Ohadata J-03-111
VOIES D'EXECUTION - SAISIE VENTE
Saisie opérée sur la base d'un jugement revêtu de la formule exécutoire
- Certificat de non-appel : Observation des exigences légales (OUI)
- Validité : Contestations recevables
- Nullité de la saisie : (OUI)
- Rejet du sursis à la vente des objets saisis
La saisie vente ayant été opérée en respectant notamment les dispositions des articles 91 et 92 de l'Acte Uniforme portant voies d’exécution, les seules contestations relatives à la validité de ladite saisie, ouvertes, sont celles prévues par l'article 144 du même Acte.

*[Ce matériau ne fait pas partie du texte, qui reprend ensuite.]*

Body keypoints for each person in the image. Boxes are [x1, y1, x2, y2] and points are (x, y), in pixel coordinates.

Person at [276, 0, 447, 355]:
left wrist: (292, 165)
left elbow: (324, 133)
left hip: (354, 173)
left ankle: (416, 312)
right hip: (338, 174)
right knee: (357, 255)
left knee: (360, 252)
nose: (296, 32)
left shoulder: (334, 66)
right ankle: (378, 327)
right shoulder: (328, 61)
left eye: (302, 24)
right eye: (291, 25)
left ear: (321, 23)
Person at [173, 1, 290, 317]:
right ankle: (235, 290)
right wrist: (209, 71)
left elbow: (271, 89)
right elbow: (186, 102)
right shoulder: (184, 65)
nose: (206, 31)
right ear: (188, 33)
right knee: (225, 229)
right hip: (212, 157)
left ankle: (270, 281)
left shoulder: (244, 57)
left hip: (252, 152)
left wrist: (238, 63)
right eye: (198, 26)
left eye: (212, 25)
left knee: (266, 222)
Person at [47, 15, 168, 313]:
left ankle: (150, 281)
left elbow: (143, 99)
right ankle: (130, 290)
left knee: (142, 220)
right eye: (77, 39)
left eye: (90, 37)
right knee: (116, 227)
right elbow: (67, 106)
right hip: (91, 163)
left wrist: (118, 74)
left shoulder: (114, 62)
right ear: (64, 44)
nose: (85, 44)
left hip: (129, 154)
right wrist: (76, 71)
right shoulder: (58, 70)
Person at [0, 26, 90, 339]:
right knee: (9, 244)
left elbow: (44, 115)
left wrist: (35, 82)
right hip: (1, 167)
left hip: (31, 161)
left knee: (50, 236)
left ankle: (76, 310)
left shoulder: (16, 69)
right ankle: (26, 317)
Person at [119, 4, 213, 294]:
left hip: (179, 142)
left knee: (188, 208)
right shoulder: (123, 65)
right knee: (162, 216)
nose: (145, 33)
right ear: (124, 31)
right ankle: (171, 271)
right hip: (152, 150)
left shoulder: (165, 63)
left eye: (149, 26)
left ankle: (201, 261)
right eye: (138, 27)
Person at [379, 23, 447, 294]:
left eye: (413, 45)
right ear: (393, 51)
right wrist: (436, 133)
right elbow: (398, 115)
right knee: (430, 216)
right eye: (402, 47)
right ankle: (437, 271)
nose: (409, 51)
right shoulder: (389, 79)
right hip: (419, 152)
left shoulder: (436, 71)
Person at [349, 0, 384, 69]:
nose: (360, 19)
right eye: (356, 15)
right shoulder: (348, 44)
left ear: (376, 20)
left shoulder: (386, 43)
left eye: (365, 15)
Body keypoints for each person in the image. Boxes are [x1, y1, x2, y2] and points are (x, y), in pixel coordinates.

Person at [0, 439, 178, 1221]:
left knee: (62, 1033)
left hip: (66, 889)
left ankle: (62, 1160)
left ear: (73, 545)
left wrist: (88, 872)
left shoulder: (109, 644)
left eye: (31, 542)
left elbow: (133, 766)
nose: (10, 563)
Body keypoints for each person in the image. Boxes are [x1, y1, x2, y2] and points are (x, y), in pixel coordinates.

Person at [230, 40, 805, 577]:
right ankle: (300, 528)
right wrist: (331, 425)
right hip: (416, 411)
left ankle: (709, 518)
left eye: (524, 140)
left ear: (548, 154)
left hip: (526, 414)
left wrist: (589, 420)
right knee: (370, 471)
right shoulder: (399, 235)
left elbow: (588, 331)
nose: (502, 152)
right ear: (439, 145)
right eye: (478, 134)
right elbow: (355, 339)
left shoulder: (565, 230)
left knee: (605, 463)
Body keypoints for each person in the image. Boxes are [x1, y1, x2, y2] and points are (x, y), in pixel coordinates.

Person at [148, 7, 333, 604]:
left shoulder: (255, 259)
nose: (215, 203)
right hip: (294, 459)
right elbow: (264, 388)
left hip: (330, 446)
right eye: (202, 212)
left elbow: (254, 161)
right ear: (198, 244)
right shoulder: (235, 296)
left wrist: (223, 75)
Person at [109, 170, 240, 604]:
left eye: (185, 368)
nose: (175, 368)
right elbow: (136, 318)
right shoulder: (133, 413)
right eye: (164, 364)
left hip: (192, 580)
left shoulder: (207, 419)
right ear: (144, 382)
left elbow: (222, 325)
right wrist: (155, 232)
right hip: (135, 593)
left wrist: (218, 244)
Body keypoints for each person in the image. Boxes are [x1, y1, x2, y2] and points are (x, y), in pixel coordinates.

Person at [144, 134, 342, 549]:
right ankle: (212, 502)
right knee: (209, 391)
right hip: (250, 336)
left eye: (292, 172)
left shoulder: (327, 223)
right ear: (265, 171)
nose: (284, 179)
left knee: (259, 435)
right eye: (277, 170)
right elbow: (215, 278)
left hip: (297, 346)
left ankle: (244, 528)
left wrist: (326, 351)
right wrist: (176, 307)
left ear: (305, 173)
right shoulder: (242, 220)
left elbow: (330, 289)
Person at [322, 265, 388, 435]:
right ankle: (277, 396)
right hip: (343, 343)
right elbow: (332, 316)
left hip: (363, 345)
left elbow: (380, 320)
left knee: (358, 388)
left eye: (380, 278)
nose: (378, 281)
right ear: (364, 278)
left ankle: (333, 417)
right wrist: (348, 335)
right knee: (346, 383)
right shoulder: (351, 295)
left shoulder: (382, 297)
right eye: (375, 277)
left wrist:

(CCJA, Arrêt N° 003/2002 du 30 janvier 2003, Agence BAZZI Voyage c/ Société WEDOUWEL, Le Juris Ohada, n° 1/2003, janvier-mars 2003, p. 29 et note. Voir Actualités juridiques, n° 38/2003, p. 16, observations François KOMOIN. - Recueil de jurisprudence CCJA, n° 1, janvier-juin 2003, p. 41).
La Cour Commune de Justice et d’Arbitrage (CCJA) de l'Organisation pour l'Harmonisation en Afrique du Droit des Affaires (OHADA) a rendu l'Arrêt suivant en son audience publique du 30 janvier 2003, où étaient présents :
- Messieurs Seydou BA, Président
- Jacques M'BOSSO, Premier Vice-président, rapporteur
- Antoine Joachim OLIVEIRA, Second Vice-Président
- Doumssinrinmbaye BAHDJE, Juge
- Maïnassara MAIDAGI, Juge
- Boubacar DICKO, Juge
- Et Maître Pascal Edouard NGANGA, Greffier en chef.
Sur le renvoi
En application de l’article 15 du Traité relatif à l’harmonisation du droit des affaires en Afrique, devant la Cour de céans, de l'affaire Agence BAZZI VOYAGE contre Société WEDOUWEL, par arrêt N° 448/01 du 12 juillet 2001 de la Cour Suprême de Côte d’Ivoire, Chambre Judiciaire, formation civile, saisie d'un pourvoi initié le 12 décembre 2000 par Maître KIGNIMA K. Charles, Avocat à la Cour, demeurant 17, boulevard Roume, Résidence Roume, 2ème étage porte 22 - 23 BP1274 Abidjan 23, agissant au nom et pour le compte de l’Agence BAZZI VOYAGE, enregistré sous le N° 00-495 CIV du 12 décembre 2000 contre l’ordonnance N° 111 rendue le 09 octobre 2000 par le premier Président de la Cour d’Appel d’Abidjan au profit de la société WEDOUWEL, et dont le dispositif est le suivant :
« Statuant publiquement, contradictoirement, en matière civile, en référé et en dernier ressort ; Au principal, renvoyons les parties à se pourvoir ainsi qu'elles aviseront ; mais dès à présent, vu l'urgence ; EN LA FORME 2- Déclarons la Société WEDOUWEL recevable en son action ; AU FOND - L'y disons bien fondée ; - Ordonnons la restitution des objets saisis et enlevés au préjudice de la Société WEDOUWEL, sous astreinte comminatoire de 100.000 F par jour à compter de la signification de la présente décision ; - Condamnons l’Agence BAZZI VOYAGES aux dépens. »
La requérante invoque à l'appui de son pourvoi, les trois moyens de cassation tels qu'ils figurent à « l'exploit à fin de pourvoi en cassation » annexé au présent arrêt.